§ **Dataset section**
# # # #

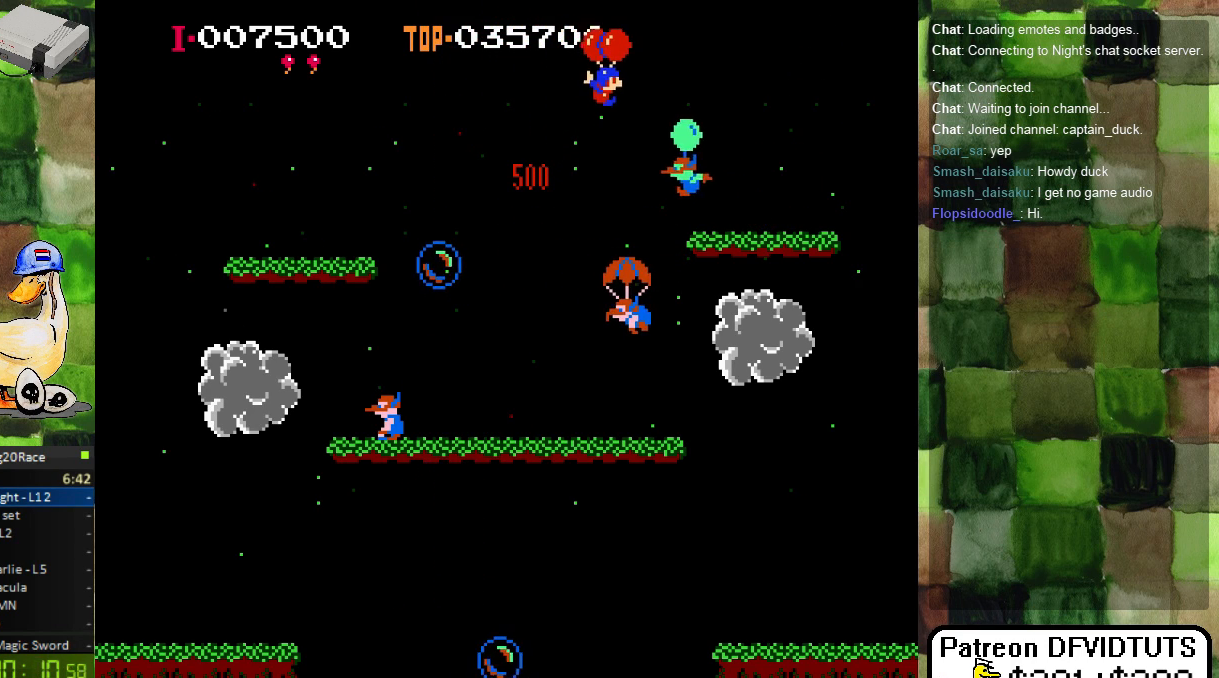
{"dt_ms": 500, "buttons": ["DPAD_RIGHT"], "events": [[117, "A", "down"], [167, "A", "up"]]}
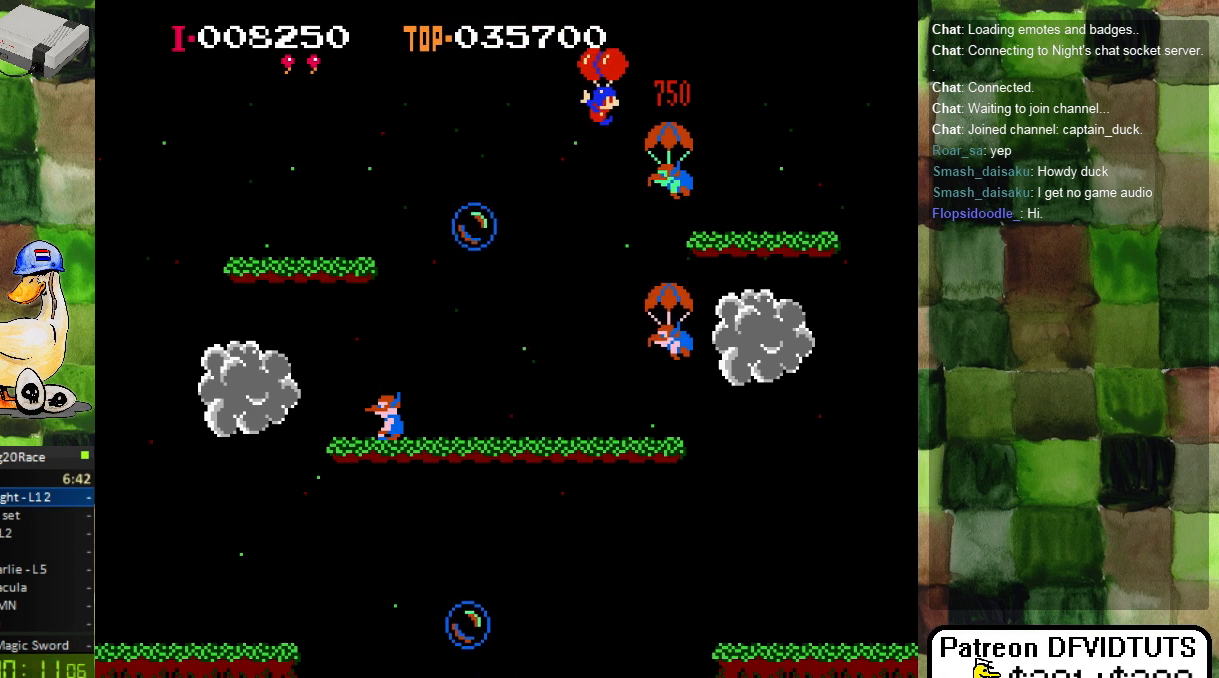
{"dt_ms": 500, "buttons": ["A", "DPAD_RIGHT"], "events": [[167, "A", "down"], [267, "A", "up"], [317, "A", "down"], [417, "A", "up"], [500, "A", "down"]]}
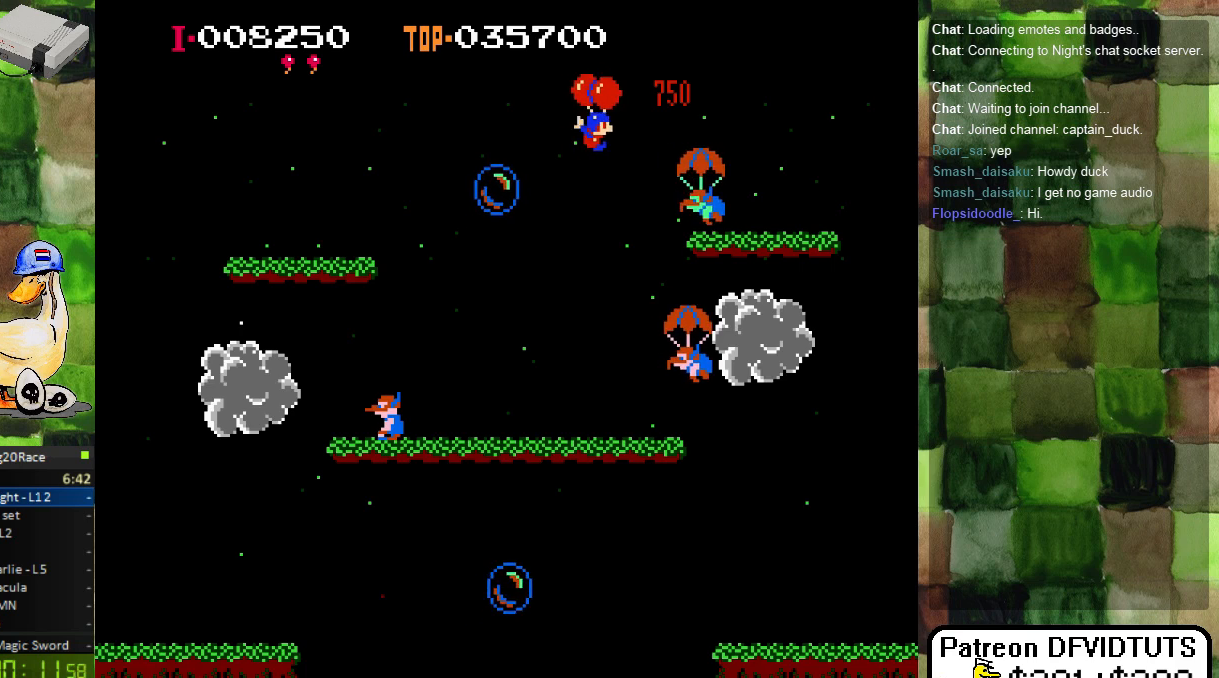
{"dt_ms": 500, "buttons": [], "events": [[50, "A", "up"], [483, "DPAD_RIGHT", "up"]]}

# # # #

§ **Description of the task**
Output the full material above exactly, leaving every picture out.

§ **Response box**
{"dt_ms": 500, "buttons": ["DPAD_RIGHT"], "events": [[117, "A", "down"], [167, "A", "up"]]}
{"dt_ms": 500, "buttons": ["A", "DPAD_RIGHT"], "events": [[167, "A", "down"], [267, "A", "up"], [317, "A", "down"], [417, "A", "up"], [500, "A", "down"]]}
{"dt_ms": 500, "buttons": [], "events": [[50, "A", "up"], [483, "DPAD_RIGHT", "up"]]}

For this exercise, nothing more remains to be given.